### Measuring device reading data
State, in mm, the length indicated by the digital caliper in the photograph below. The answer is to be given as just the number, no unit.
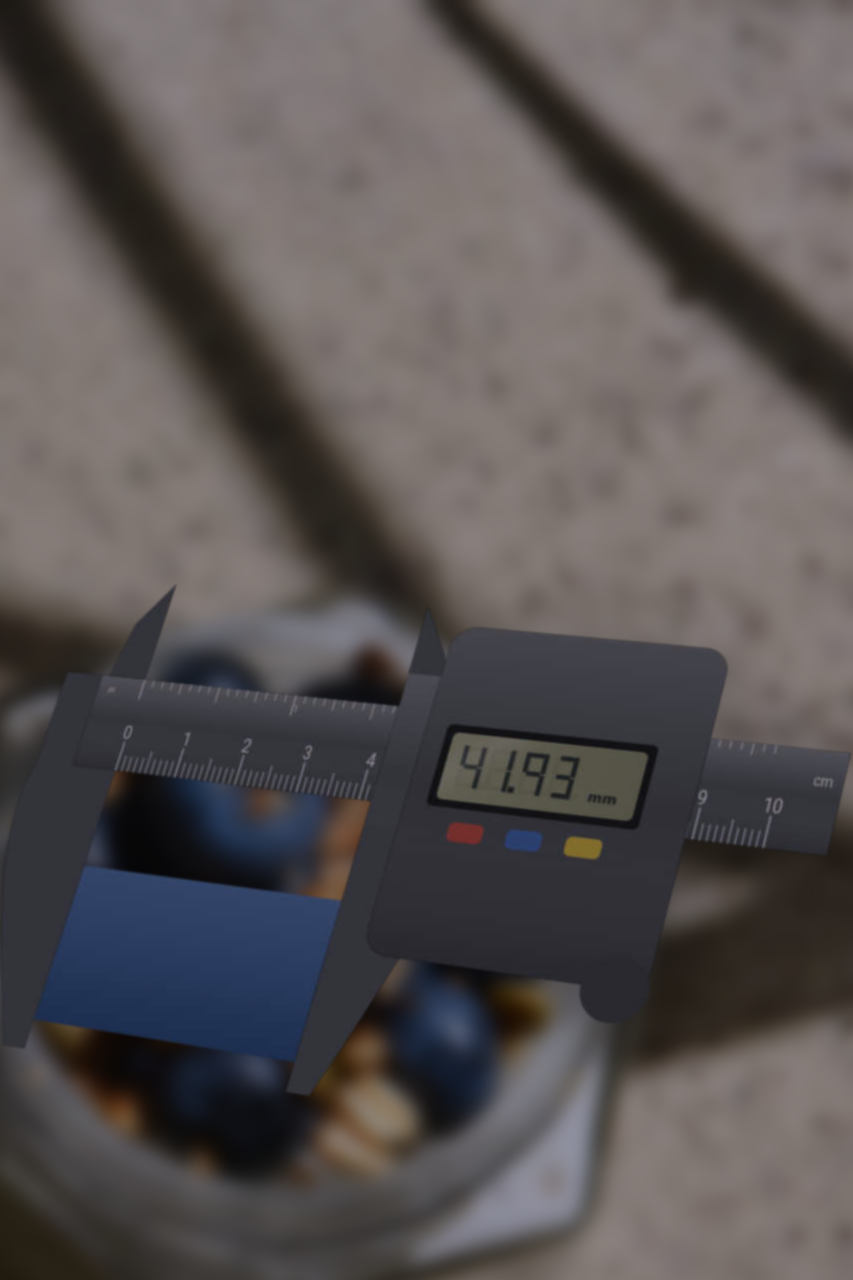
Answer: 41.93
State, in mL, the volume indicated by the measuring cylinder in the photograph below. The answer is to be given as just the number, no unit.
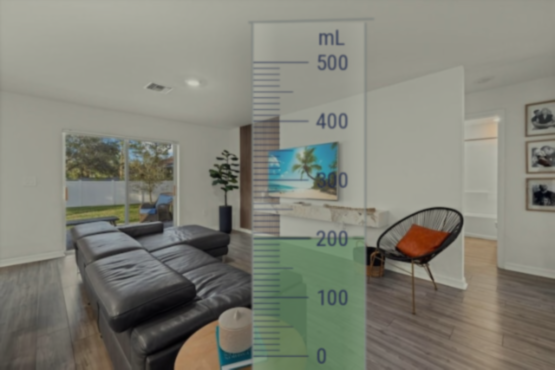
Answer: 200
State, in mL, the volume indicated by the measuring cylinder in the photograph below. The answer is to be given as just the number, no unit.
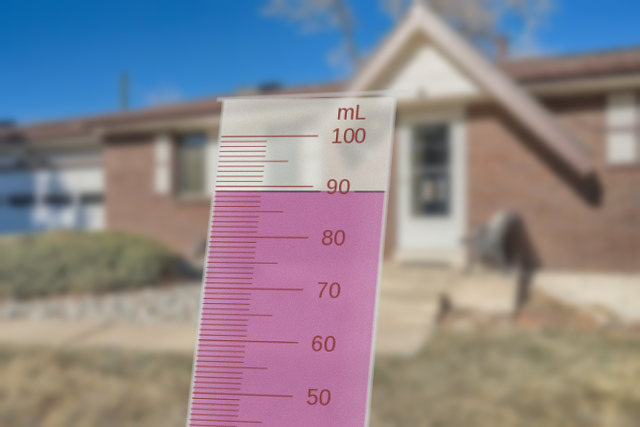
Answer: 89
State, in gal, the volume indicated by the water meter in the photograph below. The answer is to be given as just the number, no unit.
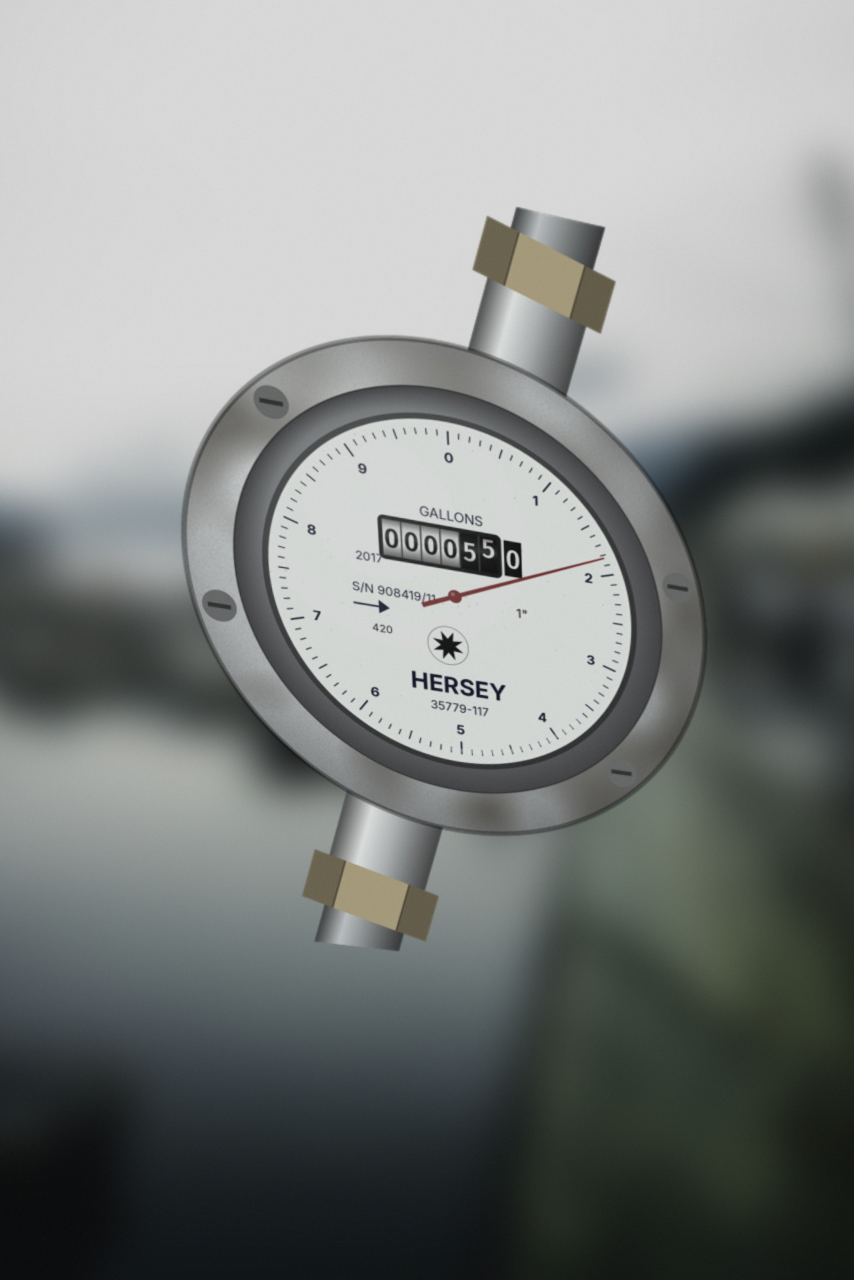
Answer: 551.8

### Required action
Please reproduce the listing above word for word, leaving out the pictures.

### Result
State, in mm, the length indicated by the digital caliper in the photograph below. The answer is to be given as just the number, no unit.
Answer: 41.93
State, in mL, the volume indicated by the measuring cylinder in the photograph below. The answer is to be given as just the number, no unit.
Answer: 200
State, in mL, the volume indicated by the measuring cylinder in the photograph below. The answer is to be given as just the number, no unit.
Answer: 89
State, in gal, the volume indicated by the water meter in the photograph below. The answer is to be given as just the number, no unit.
Answer: 551.8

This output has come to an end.